The whole unfolding of a descriptive art critique (as I’ve described in this Chapter) is designed to bypass the intellect’s attempts to classify and return to a resting state. It’s that part of us that French novelist Gustave Flaubert described as:

“The rage for wanting to conclude is one of the most deadly and fruitless manias to befall humanity. Each religion and each philosophy has pretended to have god to itself, to measure the infinite, and to know the recipe for happiness. What arrogance and what nonsense! I see, to the contrary, that the greatest geniuses and the greatest works have never concluded.” 

Art (or life) is not a coagulated set of ideas but a dynamic experience. As French poet, essayist and philosopher Paul Valery put it: To see is to forget the name of the thing one sees.” There is a grounding (no need for rugs) effect when we realize that trying to fit the order of the world’s complexity to the order of words is a curious kind of deception that can be approached lightly. We can be in the dance of images, sounds, thoughts, memories and sensations that exhilarate us and delay separation and closure by the intellect. Perhaps this is a part of what Russian writer Leo Tolstoy meant when he said:

“The most difficult subjects can be explained to the most slow-witted man if he has not formed any idea of them already; but the simplest thing cannot be made clear to the most intelligent man if he is firmly persuaded that he knows already, without a shadow of a doubt, what is laid before him.” 

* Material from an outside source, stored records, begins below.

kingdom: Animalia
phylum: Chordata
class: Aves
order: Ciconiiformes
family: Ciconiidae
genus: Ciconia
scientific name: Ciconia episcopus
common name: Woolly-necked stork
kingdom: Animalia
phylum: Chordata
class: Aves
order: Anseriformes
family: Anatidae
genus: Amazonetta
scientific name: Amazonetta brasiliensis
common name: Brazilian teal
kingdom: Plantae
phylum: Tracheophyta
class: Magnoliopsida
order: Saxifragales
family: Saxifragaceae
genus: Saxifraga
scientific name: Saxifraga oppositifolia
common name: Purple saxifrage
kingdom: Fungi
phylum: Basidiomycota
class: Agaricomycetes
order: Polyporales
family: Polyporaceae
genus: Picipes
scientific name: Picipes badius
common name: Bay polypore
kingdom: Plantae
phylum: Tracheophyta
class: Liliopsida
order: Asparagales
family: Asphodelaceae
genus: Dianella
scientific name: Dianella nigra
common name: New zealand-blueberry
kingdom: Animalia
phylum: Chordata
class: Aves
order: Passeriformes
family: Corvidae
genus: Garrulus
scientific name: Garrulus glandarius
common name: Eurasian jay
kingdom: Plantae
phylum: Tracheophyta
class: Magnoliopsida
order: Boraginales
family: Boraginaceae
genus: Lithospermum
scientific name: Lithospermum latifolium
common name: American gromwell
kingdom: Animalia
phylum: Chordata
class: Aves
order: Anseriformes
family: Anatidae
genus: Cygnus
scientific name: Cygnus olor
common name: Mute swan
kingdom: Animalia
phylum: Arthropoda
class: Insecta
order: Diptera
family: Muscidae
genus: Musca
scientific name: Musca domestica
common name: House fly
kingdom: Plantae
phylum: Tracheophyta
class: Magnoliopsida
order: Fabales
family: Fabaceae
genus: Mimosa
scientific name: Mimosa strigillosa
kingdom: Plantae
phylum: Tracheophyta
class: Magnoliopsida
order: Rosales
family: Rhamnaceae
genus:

This reminds me of that old Zen saying that goes something like A finger pointing at the moon is not the moon. The finger is needed to know where to look for the moon, but if you confuse the finger for the moon itself, you will never know the real moon. This is to say (as I understand it) that words themselves are not the truth but they can guide us toward the experience of truth. That is, if we agree that truth is something we live—in many dimensions with many points of view.

If the eye were an animal, sight would be its soul.